### THE TASK
Go through the entries below and copy each line containing the word "toegevoegd".

[[ DATA TO EXAMINE open ]]

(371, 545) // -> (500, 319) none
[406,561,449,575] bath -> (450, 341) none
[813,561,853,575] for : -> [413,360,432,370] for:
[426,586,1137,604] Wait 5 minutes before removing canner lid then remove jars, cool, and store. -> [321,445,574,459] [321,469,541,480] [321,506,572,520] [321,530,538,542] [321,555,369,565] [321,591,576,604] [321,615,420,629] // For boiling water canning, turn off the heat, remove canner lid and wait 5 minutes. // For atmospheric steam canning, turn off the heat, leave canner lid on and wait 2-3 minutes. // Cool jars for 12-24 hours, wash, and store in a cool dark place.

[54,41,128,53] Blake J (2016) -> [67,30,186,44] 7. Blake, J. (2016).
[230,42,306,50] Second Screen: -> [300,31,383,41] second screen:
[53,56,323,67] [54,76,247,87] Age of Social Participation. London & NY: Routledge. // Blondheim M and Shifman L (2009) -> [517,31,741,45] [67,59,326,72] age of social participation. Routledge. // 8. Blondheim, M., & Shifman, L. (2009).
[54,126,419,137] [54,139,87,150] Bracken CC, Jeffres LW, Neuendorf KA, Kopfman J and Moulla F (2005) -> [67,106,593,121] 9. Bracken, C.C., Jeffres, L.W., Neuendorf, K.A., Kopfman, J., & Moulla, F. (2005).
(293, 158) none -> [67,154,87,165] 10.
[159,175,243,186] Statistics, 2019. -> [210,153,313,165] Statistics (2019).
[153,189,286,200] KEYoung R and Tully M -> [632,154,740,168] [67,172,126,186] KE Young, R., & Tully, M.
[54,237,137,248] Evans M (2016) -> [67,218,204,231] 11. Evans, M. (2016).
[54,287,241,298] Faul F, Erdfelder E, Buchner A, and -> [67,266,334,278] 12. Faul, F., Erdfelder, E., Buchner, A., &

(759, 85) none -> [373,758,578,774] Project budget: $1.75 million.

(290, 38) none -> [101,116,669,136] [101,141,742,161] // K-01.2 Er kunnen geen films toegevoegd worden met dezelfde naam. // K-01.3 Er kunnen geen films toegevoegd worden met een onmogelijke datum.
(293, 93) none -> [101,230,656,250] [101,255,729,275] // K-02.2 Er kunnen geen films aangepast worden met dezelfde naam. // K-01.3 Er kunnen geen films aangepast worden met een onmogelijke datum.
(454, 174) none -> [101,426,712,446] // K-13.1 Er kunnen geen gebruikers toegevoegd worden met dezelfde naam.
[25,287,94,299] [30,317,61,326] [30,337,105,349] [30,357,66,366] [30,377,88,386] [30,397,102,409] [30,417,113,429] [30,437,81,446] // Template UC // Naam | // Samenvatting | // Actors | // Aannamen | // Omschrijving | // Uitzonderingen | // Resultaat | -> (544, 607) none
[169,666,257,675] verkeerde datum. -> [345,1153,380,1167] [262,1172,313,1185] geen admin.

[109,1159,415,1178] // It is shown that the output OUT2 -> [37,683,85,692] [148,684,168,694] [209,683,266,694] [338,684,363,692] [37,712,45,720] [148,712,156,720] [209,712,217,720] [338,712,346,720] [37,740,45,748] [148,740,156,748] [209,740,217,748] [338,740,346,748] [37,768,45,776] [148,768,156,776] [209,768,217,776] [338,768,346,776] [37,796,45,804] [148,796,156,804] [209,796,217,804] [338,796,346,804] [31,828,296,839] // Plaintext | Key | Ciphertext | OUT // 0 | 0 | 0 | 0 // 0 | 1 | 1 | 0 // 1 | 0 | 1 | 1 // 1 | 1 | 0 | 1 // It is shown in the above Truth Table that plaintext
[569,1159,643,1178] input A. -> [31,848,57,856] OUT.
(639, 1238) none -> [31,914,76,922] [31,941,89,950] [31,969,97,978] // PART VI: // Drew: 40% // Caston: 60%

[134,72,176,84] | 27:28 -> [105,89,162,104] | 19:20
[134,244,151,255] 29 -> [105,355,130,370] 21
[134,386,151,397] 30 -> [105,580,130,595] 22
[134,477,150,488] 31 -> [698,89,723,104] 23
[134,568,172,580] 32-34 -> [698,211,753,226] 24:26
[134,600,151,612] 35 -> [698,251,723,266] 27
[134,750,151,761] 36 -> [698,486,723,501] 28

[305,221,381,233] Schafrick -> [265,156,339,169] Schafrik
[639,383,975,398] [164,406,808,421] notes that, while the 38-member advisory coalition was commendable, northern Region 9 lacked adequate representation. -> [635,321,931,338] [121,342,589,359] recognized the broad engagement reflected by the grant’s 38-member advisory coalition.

[[ DATA TO EXAMINE closed ]]

### EXERCISE SOLUTION
(290, 38) none -> [101,116,669,136] [101,141,742,161] // K-01.2 Er kunnen geen films toegevoegd worden met dezelfde naam. // K-01.3 Er kunnen geen films toegevoegd worden met een onmogelijke datum.
(454, 174) none -> [101,426,712,446] // K-13.1 Er kunnen geen gebruikers toegevoegd worden met dezelfde naam.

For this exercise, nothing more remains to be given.